Water resources are formed by perennial and ephemeral rivers, brooks and springs, freshwater and brackish lakes, including the world’s second largest high-mountain lake Issyk-Kul.

Kyrgyzstan may be divided into two hydrological zones: (i) the flow generation zone (mountains), covering 171 800 km2, or 87 percent of the territory, (ii) the flow dissipation zone of 26 700 km2, which is 13 percent of the territory. Most rivers are fed by glaciers and/or snow melt. Peak flows occur from April to July, with 80–90 percent of the flow in about 120–180 days extending into August or September.

There are six main river basin groups (Table 3). No rivers flow into Kyrgyzstan. The river basins, listing the largest first and progressing to the smallest area are:

  • Syr Darya river basin covers 55.3 percent of the country: In Kyrgyzstan the river is called the Naryn river before it reaches the Fergana valley. It then flows into Uzbekistan as the Syr Darya river, then into Tajikistan and then again into Uzbekistan where it receives the Chatkal river, a tributary that also rises in Kyrgyzstan. It then flows towards Kazakhstan.
  • Chu, Talas and Assa river basins, cover 21.1 percent of the country: All three rivers flow to Kazakhstan, where the portion that is not withdrawn is lost in the desert.

:: GIVEN DATA ::

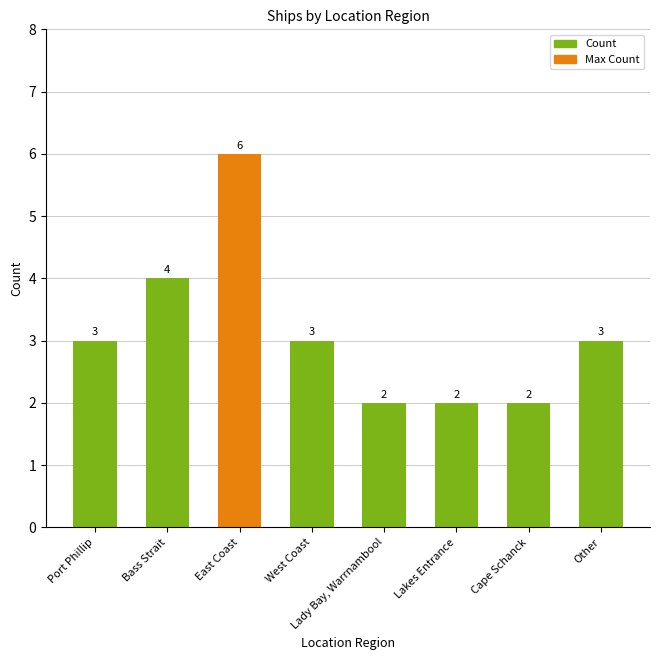

How many values are between 2 and 4?

7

:: EXERCISE DESCRIPTION ::
In the passage on Kyrgyzstan's water resources, what name does the river carry in Kyrgyzstan before it reaches the Fergana valley?

:: RESULT OF THE EXERCISE ::
The Naryn river.